La productivité des juges
Déplorant l'accumulation des dossiers devant les tribunaux et une lenteur judiciaire devenue accablante pour les citoyens, un haut responsable de l'État qui a requis l'anonymat avalise le principe de la réduction des vacances judiciaires, affirmant que « les juges devraient même renoncer à ce privilège pour mettre les bouchées double et liquider la pile de dossiers qui s'amoncellent sur leurs bureaux et devant les tribunaux ».

Pour le président du CSM, les critères de productivité sont complexes selon les types de tribunaux en cause, le nombre de magistrats qui y sont affectés et la nature des dossiers en examen. Le juge Fahd affirme à ce propos qu'un bureau ad hoc sera bientôt mis en fonction pour effectuer des statistiques sur le taux de productivité en moyenne de chaque juge, et ce sur l'ensemble du territoire libanais.

Autre décision objectée par les juges et dénoncée avec virulence par l'Agenda légal, celle de la fusion des deux corps de métiers, celui des magistrats et des fonctionnaires qui font l'objet d'un seul et même texte de loi en matière de grille de salaire, une pratique qui bafoue le principe constitutionnel de la séparation des pouvoirs, et place les juges en position inférieure par rapport aux fonctionnaires.
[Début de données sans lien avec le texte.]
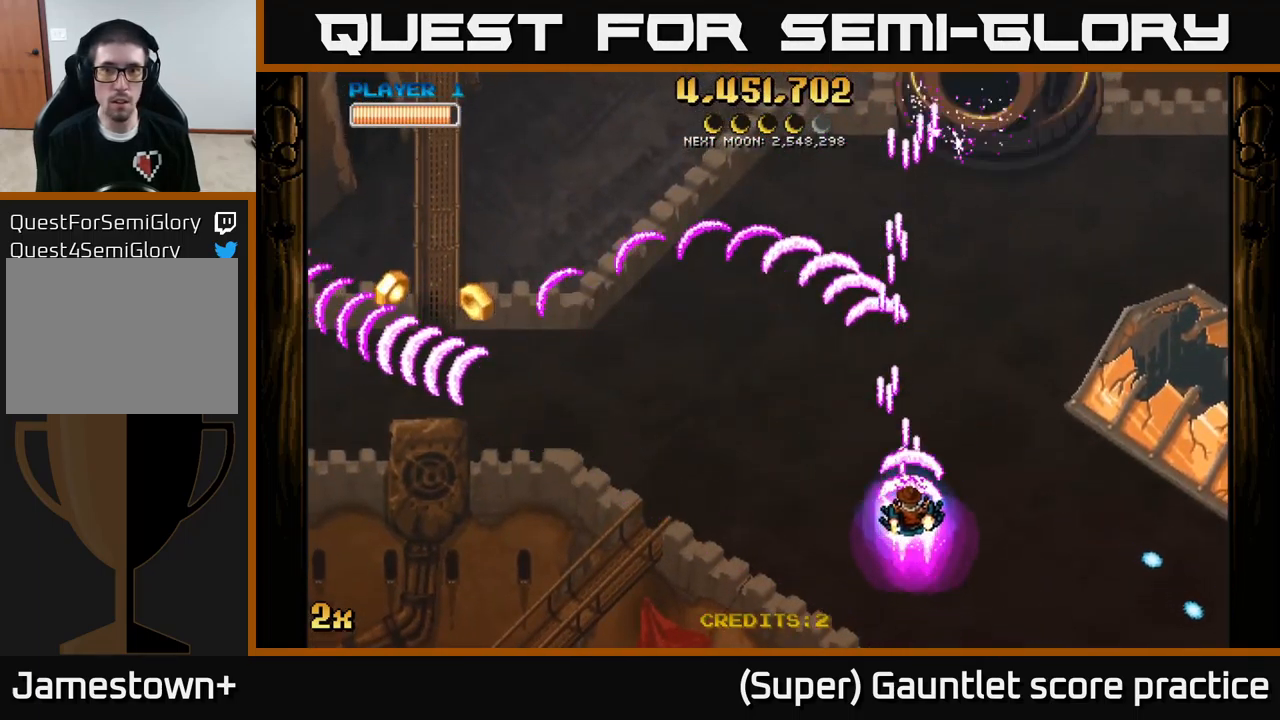
{"buttons": ["A"], "left_stick": "left", "events": [[133, "left_stick", "down-left"], [317, "left_stick", "left"]]}
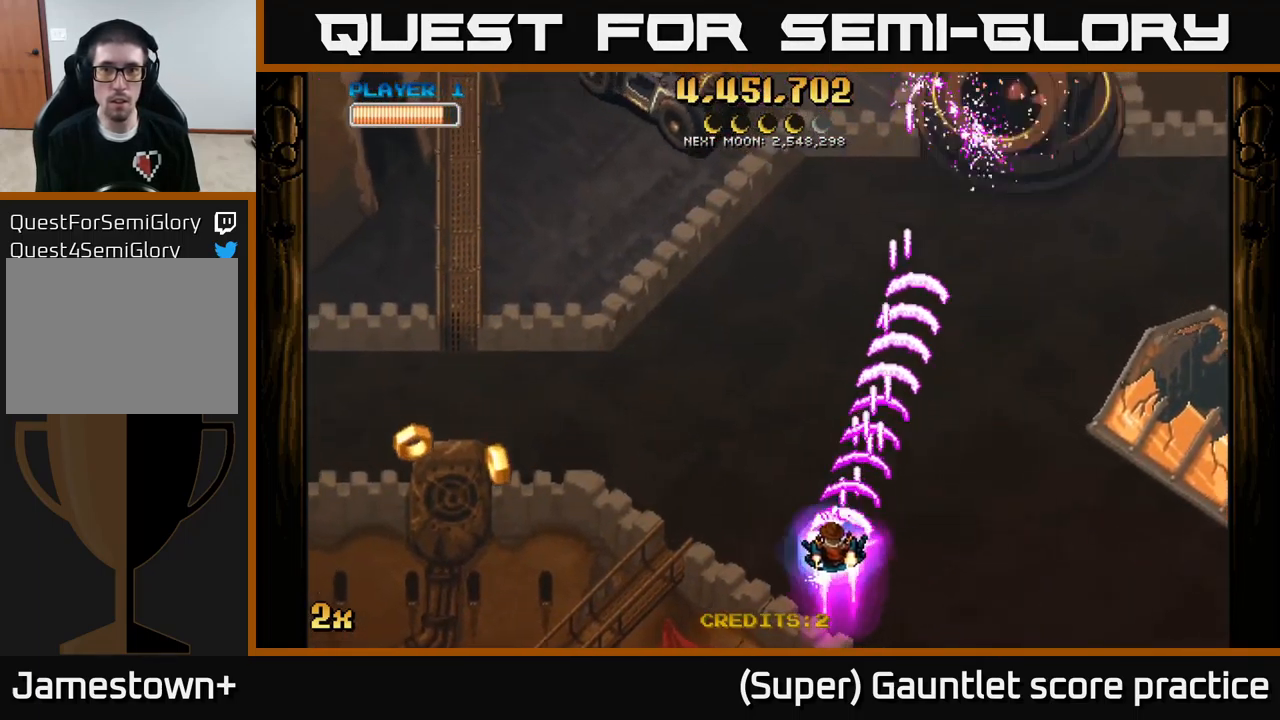
{"buttons": ["A"], "left_stick": "center", "events": [[117, "left_stick", "up-right"], [300, "left_stick", "up"], [483, "left_stick", "center"]]}
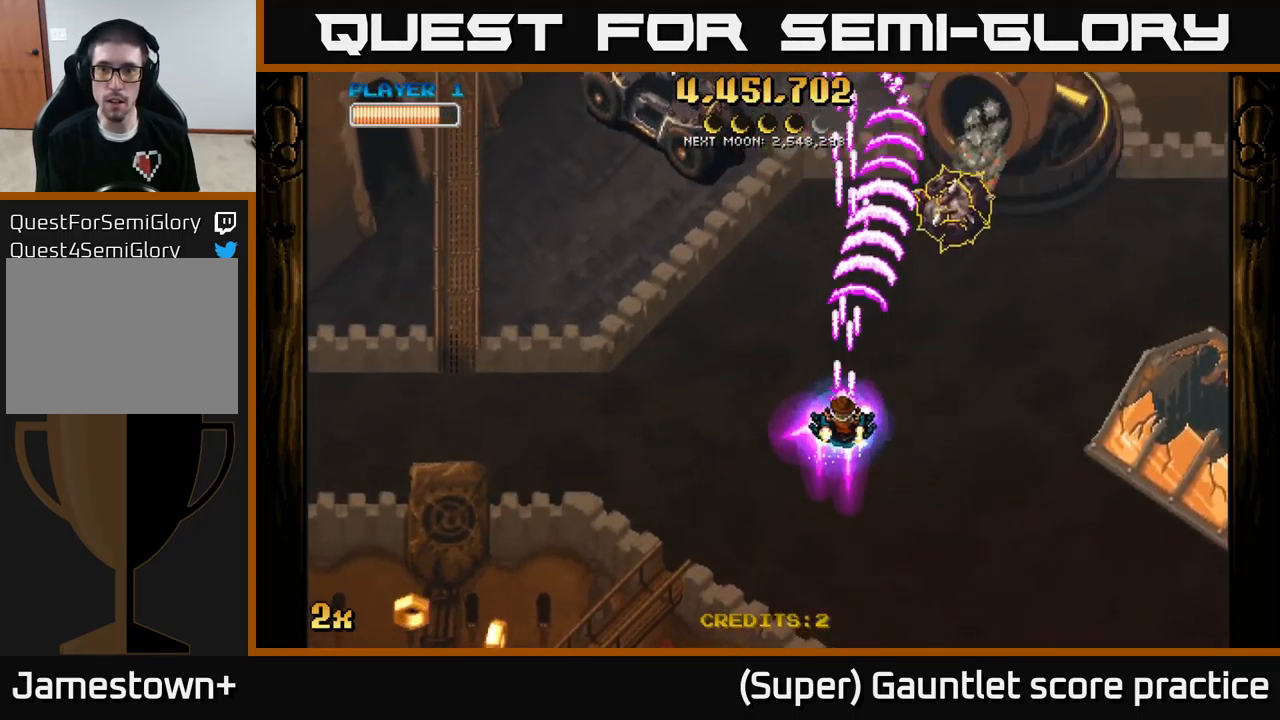
{"buttons": ["A"], "left_stick": "down-left", "events": [[17, "left_stick", "down"], [117, "left_stick", "down-right"], [317, "left_stick", "down-left"]]}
« Non seulement il est prévu que les fonctionnaires de la première catégorie touchent un salaire supérieur à celui d'un juge de première catégorie (5 220 000 LL pour l'administratif contre 4 100 000 LL), mais ces ajustements vont figurer dans un même texte de loi, ce qui va à l'encontre de la loi en vigueur, note un communiqué publié par l'Agenda légal. L'association rappelle qu'aucune mesure parallèle prévoyant le réajustement des salaires des juges n'a été prise pour compenser ce fossé. C'est donc le principe sacro-saint de l'indépendance financière des juges qui a été bafoué. »
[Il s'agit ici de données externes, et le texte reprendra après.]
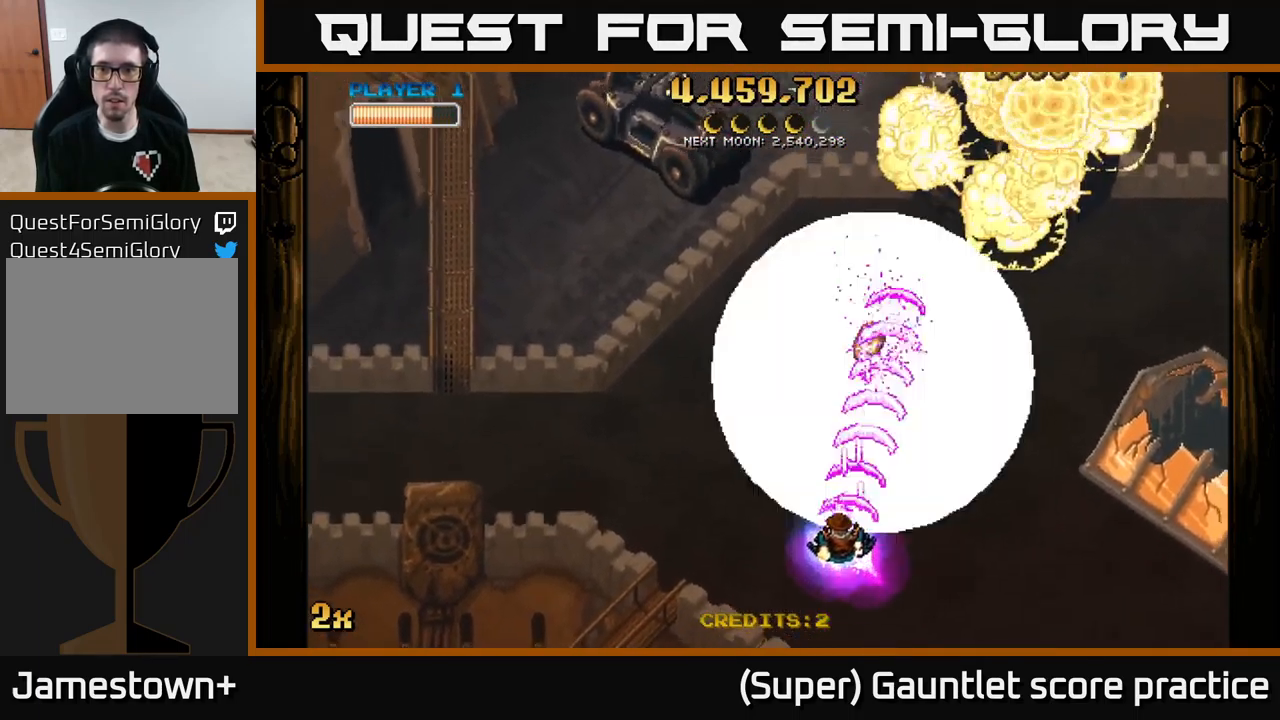
{"buttons": ["A"], "left_stick": "up-right", "events": [[167, "X", "down"], [167, "left_stick", "up-left"], [250, "left_stick", "up"], [267, "X", "up"], [350, "left_stick", "up-right"]]}
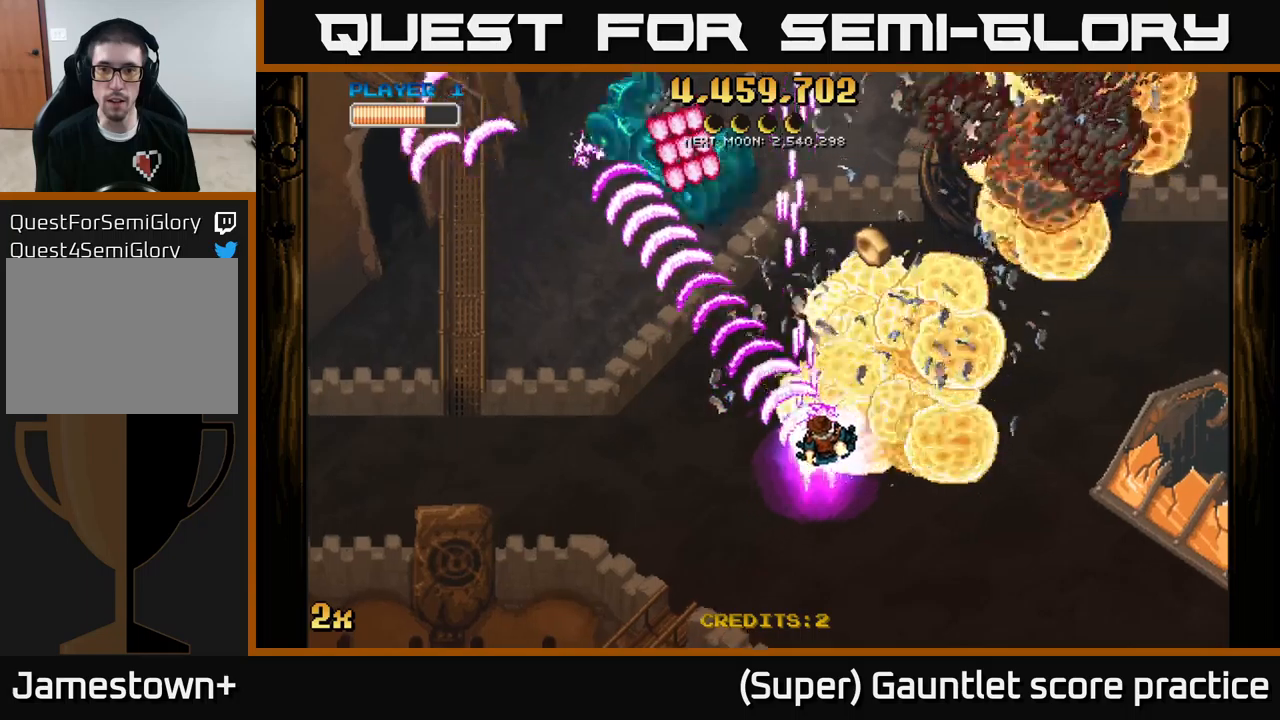
{"buttons": ["A"], "left_stick": "up-right", "events": [[267, "left_stick", "down-right"], [500, "left_stick", "up-right"]]}
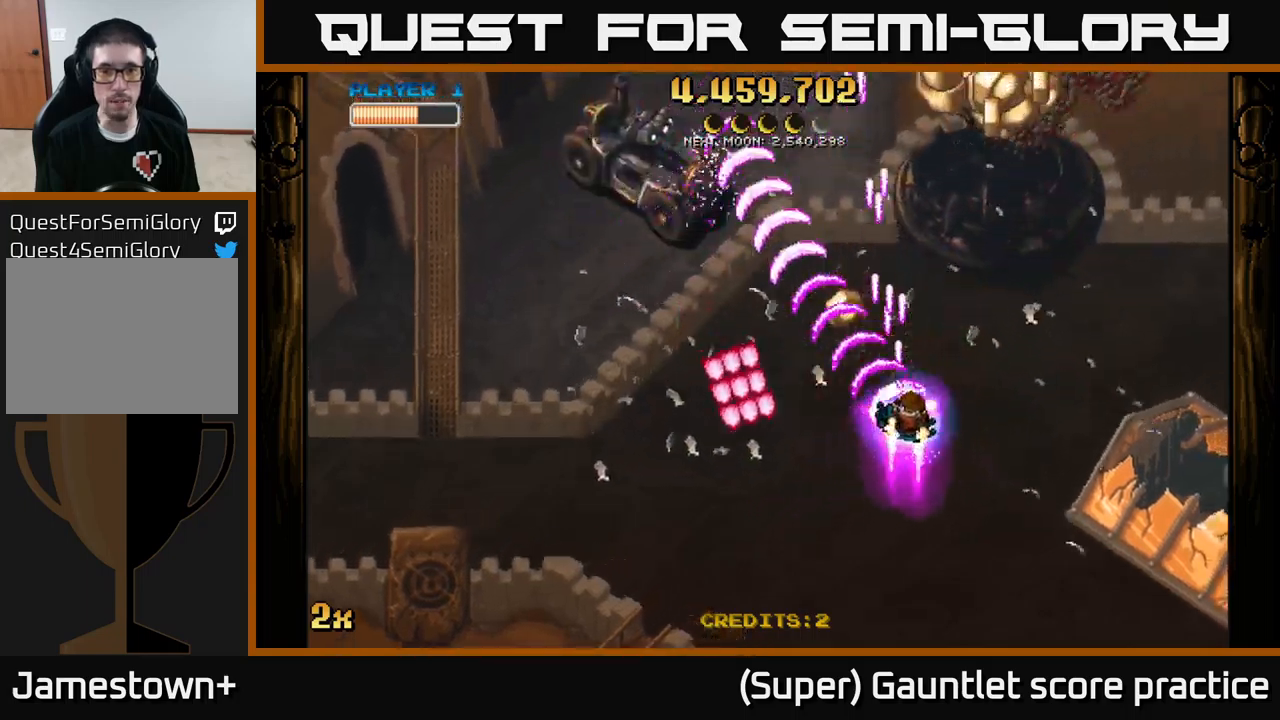
{"buttons": ["A"], "left_stick": "down-right", "events": [[34, "left_stick", "up-left"], [100, "left_stick", "left"], [217, "left_stick", "down-left"], [417, "left_stick", "down-right"]]}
« S'il est avalisé par le Parlement, ce projet de loi constitue un tournant dangereux dans notre système constitutionnel et légal », commente le fondateur de l'association, Nizar Saghiyé. « Il est interdit de toucher à l'indépendance financière des juges qui reste un critère-clé de l'assainissement du travail judiciaire et la sauvegarde de la justice », commente à son tour Myriam Mehanna, avocate et membre du conseil d'administration. « Il faut que les juges puissent obtenir suffisamment de ressources pour les soustraire à la tentation d'aller s'enrichir auprès des politiques ou auprès d'autres sources », conclut Mme Mehanna.